Il PalaCeresole non è un cubo di cemento. È una struttura sobria. Il cemento non impatta, si integra. Gli alberi non vengono abbattuti, al massimo “tre”. Tre alberi, come se gli alberi fossero intercambiabili, come se il paesaggio fosse un numero e non una storia.
E così scopriamo che il problema non è costruire in montagna, ma come lo racconti. Se dici che è sviluppo, lo è. Se dici che è sostenibile, diventa verde. Se dici che è fuori dal Parco, allora il Parco può anche guardare, purché faccia finta di non vedere.
In fondo, a Ceresole Reale stanno solo facendo scuola.
Hanno dimostrato che si può tutelare un luogo spiegando che il confine è salvo, anche se il senso no. Che si può amare la montagna costruendoci sopra, purché con garbo.

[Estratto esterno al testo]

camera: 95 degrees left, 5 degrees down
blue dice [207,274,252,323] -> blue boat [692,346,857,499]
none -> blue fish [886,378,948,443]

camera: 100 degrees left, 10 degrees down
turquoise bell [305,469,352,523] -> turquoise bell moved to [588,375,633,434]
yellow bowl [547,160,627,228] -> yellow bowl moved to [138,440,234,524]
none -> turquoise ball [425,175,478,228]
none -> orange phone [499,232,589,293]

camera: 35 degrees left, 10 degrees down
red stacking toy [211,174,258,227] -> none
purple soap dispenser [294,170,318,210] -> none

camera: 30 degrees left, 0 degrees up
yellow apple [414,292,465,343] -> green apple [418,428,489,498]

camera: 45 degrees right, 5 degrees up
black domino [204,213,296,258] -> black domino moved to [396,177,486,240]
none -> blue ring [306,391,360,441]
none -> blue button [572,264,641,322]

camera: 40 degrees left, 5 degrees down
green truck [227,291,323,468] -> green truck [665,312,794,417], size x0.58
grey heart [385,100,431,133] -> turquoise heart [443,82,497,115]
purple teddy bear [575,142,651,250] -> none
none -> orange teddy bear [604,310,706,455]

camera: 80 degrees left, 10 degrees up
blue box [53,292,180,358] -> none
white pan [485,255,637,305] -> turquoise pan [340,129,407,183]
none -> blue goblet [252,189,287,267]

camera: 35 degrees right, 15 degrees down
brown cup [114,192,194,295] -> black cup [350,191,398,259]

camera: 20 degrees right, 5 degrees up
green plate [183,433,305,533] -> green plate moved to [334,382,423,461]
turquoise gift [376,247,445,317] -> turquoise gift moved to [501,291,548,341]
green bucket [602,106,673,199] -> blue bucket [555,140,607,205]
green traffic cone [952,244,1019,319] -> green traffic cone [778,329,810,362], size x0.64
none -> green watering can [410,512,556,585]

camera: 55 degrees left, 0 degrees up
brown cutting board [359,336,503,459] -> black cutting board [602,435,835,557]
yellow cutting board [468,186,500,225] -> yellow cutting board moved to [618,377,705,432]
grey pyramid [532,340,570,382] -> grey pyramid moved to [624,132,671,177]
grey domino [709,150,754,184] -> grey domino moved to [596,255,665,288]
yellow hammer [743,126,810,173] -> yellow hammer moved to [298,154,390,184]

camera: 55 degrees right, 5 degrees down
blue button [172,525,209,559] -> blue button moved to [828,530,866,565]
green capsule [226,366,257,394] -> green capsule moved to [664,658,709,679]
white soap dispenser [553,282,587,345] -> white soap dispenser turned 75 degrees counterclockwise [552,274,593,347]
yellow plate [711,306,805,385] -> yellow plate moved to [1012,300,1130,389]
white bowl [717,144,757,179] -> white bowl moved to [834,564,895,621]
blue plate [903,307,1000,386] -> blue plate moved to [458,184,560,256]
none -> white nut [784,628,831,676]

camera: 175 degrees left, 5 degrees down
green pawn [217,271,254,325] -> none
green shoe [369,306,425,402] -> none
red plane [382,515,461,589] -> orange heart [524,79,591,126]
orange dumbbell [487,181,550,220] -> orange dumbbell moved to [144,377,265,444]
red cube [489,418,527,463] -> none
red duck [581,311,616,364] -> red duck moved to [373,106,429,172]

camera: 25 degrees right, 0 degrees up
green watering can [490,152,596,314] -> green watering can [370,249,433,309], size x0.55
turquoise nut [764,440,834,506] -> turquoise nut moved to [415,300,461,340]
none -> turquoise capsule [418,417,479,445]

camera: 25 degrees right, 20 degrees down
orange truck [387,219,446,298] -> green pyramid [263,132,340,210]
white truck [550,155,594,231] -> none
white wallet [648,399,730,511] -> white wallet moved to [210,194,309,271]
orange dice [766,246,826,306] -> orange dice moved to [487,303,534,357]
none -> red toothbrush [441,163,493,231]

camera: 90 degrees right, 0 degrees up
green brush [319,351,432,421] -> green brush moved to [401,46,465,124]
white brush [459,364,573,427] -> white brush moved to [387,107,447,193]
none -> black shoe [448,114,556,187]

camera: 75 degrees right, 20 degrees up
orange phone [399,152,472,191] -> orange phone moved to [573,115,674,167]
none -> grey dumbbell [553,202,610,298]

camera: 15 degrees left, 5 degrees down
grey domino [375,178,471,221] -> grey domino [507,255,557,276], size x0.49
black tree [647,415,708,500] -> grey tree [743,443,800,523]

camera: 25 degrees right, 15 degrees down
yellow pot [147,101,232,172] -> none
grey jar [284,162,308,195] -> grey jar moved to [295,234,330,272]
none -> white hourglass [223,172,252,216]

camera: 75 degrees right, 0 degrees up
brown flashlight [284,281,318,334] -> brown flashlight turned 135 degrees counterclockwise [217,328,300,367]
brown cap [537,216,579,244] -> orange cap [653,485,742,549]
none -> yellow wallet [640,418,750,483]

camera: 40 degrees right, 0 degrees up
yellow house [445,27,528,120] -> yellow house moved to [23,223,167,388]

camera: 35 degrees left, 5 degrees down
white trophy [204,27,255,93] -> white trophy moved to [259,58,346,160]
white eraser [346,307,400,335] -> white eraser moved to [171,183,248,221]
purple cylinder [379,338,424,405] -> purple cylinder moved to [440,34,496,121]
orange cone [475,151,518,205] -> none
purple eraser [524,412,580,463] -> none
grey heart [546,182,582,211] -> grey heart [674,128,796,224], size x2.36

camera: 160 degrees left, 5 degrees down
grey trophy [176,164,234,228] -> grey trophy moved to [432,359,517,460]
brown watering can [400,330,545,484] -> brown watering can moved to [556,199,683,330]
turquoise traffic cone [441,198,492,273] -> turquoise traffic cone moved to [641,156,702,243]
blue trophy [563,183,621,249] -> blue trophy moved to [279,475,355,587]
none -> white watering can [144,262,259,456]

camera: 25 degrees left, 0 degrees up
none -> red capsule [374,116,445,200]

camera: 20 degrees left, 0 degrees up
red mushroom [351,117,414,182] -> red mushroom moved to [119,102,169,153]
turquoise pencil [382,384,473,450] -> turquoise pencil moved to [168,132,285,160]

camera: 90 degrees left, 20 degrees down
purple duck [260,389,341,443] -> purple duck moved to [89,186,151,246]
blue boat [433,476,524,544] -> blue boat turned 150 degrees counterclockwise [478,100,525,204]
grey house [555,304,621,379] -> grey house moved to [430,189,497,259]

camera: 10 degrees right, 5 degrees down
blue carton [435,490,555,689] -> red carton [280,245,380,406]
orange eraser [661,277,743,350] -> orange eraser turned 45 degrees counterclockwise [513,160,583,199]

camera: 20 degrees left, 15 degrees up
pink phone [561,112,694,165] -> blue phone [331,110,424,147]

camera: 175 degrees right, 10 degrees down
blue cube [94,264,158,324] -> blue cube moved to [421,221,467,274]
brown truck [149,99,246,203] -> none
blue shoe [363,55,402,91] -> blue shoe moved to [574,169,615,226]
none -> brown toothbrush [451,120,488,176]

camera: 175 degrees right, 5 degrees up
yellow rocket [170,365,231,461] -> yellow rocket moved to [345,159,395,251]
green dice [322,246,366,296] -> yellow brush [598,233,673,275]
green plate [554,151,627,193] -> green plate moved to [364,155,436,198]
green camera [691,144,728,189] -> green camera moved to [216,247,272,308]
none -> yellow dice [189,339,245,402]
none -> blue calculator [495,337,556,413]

Che il paradiso non si perde: si riorganizza.
E se proprio qualcuno insiste nel dire che una volta lì c’era un prato, la risposta è semplice e definitiva: era solo un prato. Ora sarà un progetto.
Commenti all'articolo
Sovietico Eporediese
13 Dicembre 2025 - 14:19
Interessante che se si costruisce una murata davanti ad una proprietà ostruendo la visuale e la luminosità succede sempre un disastro, se invece si costruisce una cattedrale davanti al deserto considerato Parco Naturale se ne fregano altamente. Nulla di nuovo della Destra Italiana a questo punto.